If you have any of those "tax-free" accounts (Livret A, Developpement Durable, etc.) you should know that they're not tax free for US tax purposes, so you should be reporting that income on your US tax returns. But until and unless your total worldwide income rises to the threshold for filing level (for your filing status), you don't need to even file a return.



> On a related note, I want to buy euros and transfer into my French account. Are there any limits to how much you can keep abroad without creating problems for yourself?


If you're talking about transferring funds from your US (or other foreign) accounts into your French accounts, then no, there are not any limits. You should be aware that you need to report your foreign (to France) accounts on your French tax declarations each year. They also want a list of any foreign (again, to France) assurances vie accounts. I'm not sure how strictly they define this, but I've always reported my US retirement accounts (IRA and 401K) as "foreign assurance vie" accounts. You don't need to list any balance information, just the account identification. Figure it's better to disclose, so they can't accuse you of "hiding" information from them.

If and when you transfer large balances from the US (or elsewhere) into your French bank accounts, you may get a query from your conseiller regarding the source of the funds. But if you just tell them (truthfully) that this is a transfer from your US bank account, that should be the end of it as long as you've declared the account on your tax declarations.
Cheers,
Bev


----------



## kroder (Apr 11, 2013)

Thanks Bev, I really appreciate your thoughts on this.


----------



## kroder (Apr 11, 2013)

Bev, in one other thread some time ago, you said the following:

If you have "complex" investment-type instruments you want to start "engaging with" the FATCA rules for individuals because this can add a whole 'nuther level of complexity to your US tax filing obligation. One small comfort, though, is that *the FATCA stuff doesn't kick in for overseas residents until your overseas assets total at least $200,000*. (For those in the US, FATCA reporting starts with foreign assets exceeding $50,000.)

So my question is, if your assets overseas total $200,000 or more, what are the consequences and what does it mean for you? 

Thank you.


----------



## ForeignBody (Oct 20, 2011)

kroder said:


> Dear forumers:
> 
> Ever since opening a bank account in France several years ago I've been trying my best to fulfill my U.S. reporting obligations, and every year I've been going online to file the FBAR/Fincen forms stating the largest amount I've had in the account during the year. All of a sudden it dawned on me -- is there something more I should be doing? Should I have filed some other forms somewhere, such as with my tax returns? I never made income abroad, in France or otherwise, so that shouldn't be an issue. I just want to make sure I'm in compliance with reporting obligations.
> 
> ...


So you are saying that you had no interest on your French bank accounts?

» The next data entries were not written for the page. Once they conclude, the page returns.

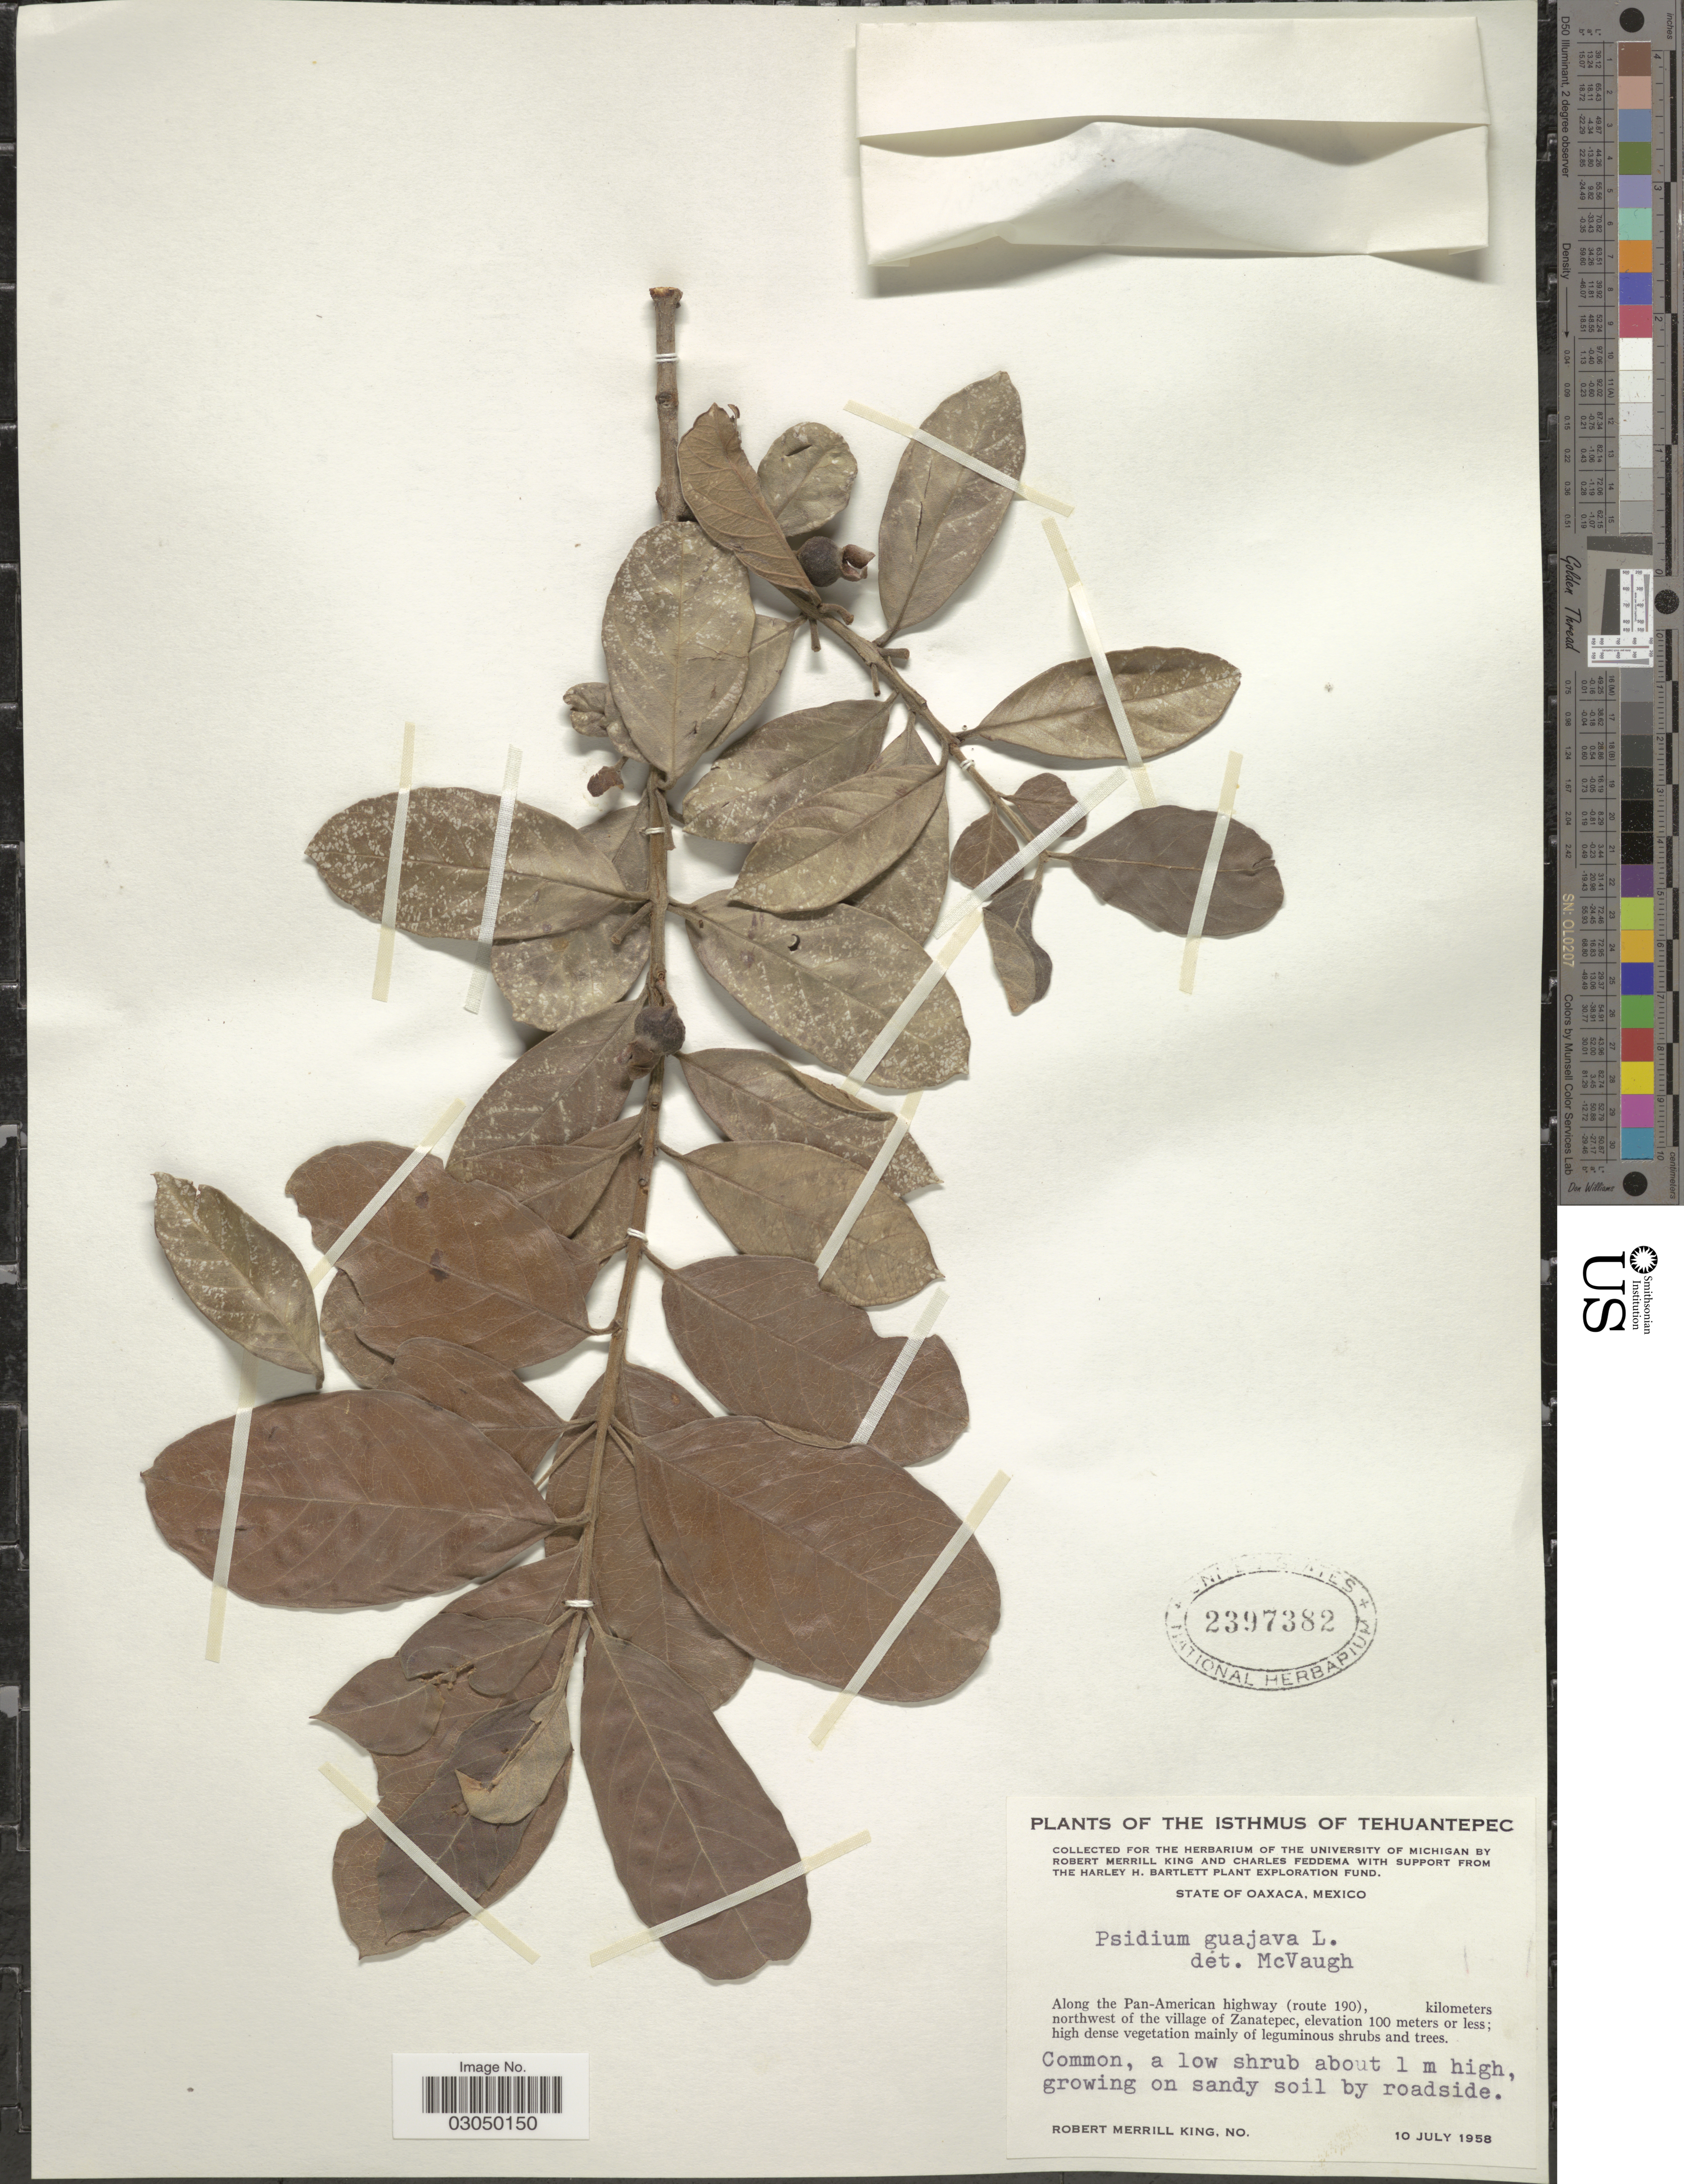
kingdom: Plantae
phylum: Tracheophyta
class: Magnoliopsida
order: Myrtales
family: Myrtaceae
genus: Psidium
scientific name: Psidium guajava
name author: L.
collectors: R. M. King & C. Feddema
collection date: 1958-07-10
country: Mexico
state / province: Oaxaca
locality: Isthmus of Tehuantepec. Along the Pan-American highway (route 190), kilometers northwest of the village of Zanatepec.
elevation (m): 100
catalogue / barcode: US 2397382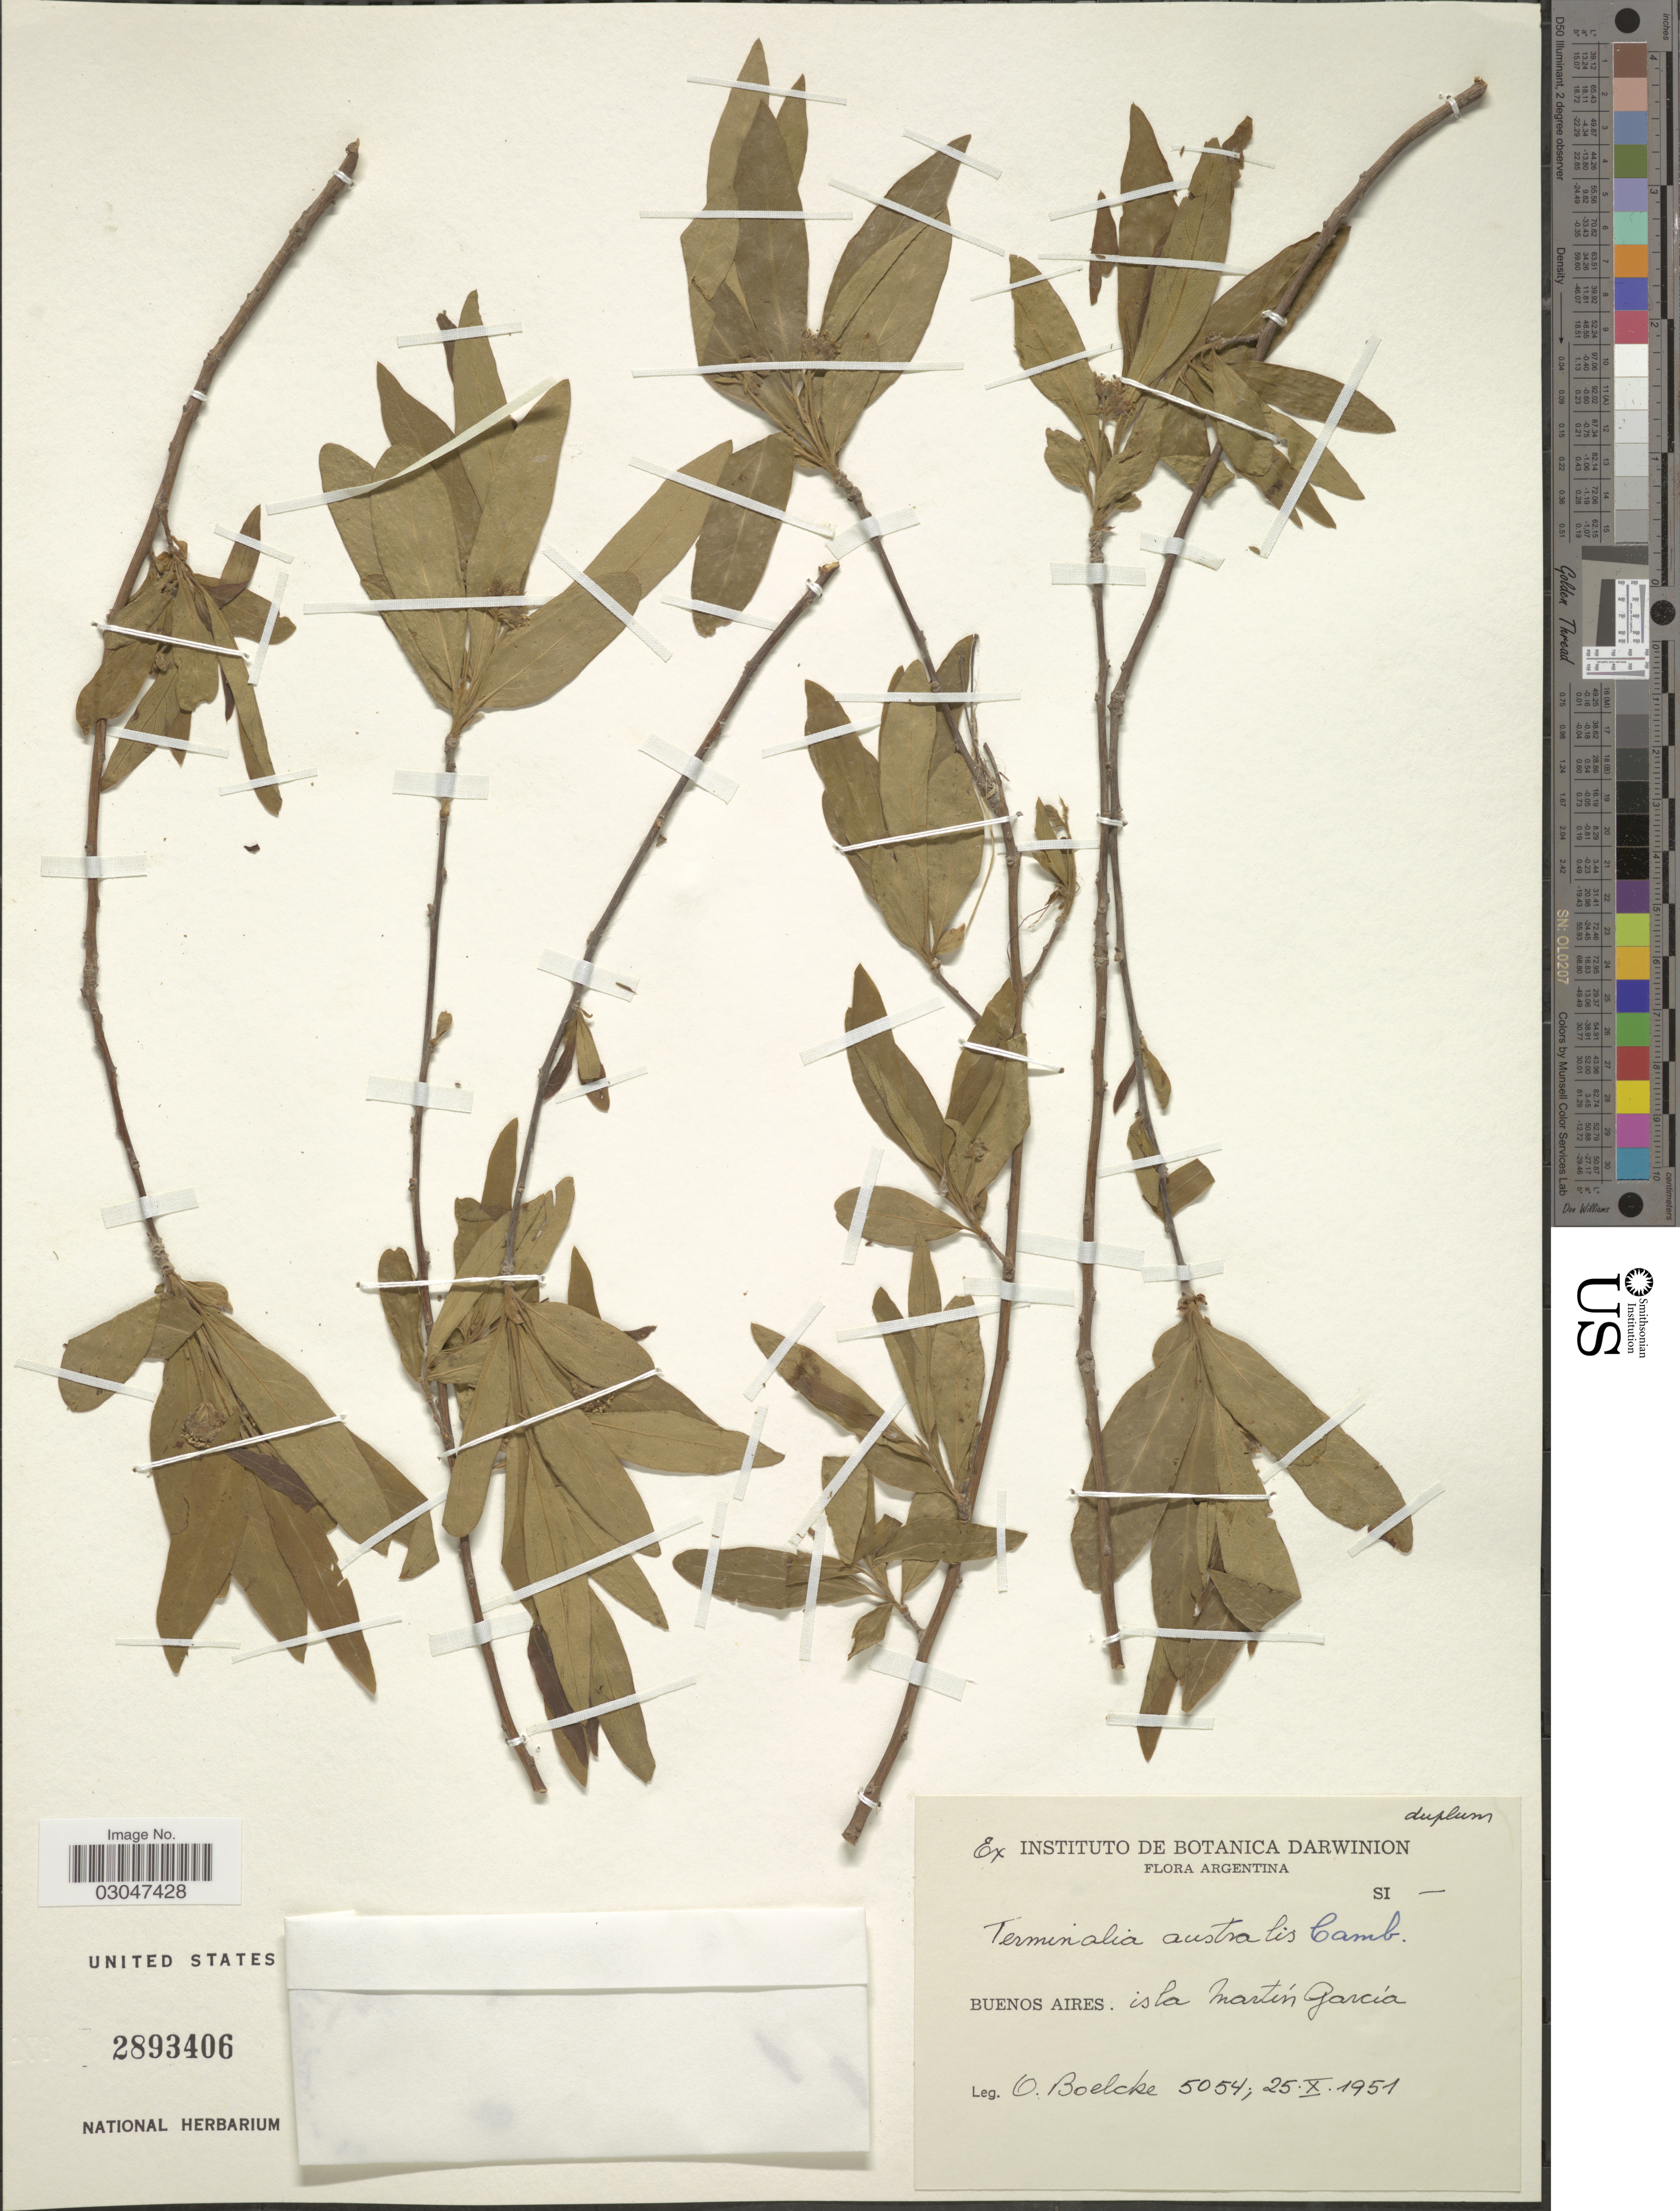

Did you complete Part III of Schedule B correctly with your 1040?

Should you have completed a Form 8938 with your 1040? See here:
https://www.irs.gov/Businesses/Comparison-of-Form-8938-and-FBAR-Requirements


----------



## Bevdeforges (Nov 16, 2007)

kroder said:


> So my question is, if your assets overseas total $200,000 or more, what are the consequences and what does it mean for you?


Those with overseas assets of $200,000 or more (and this involves primarily financial-type assets - NOT including stuff like a house or other tangibles), wind up having to file form 8938.

Start here for more information: https://www.irs.gov/Businesses/Corporations/FATCA-Information-for-Individuals (and BTW, note the part that says that for overseas residents, the thresholds are higher).

This page is also rather useful: https://www.irs.gov/Businesses/Comparison-of-Form-8938-and-FBAR-Requirements
Cheers,
Bev


----------



## kroder (Apr 11, 2013)

ForeignBody said:


> So you are saying that you had no interest on your French bank accounts?
> 
> Did you complete Part III of Schedule B correctly with your 1040?
> 
> ...


Thank you for highlighting these two additional reporting requirements, it's just what I was thinking about. 

After doing further research on this, I think I'm compliance. Now I see where the $200K limit comes from, the following page was quite helpful:

https://www.irs.gov/Businesses/Corp...atement-of-Specified-Foreign-Financial-Assets


----------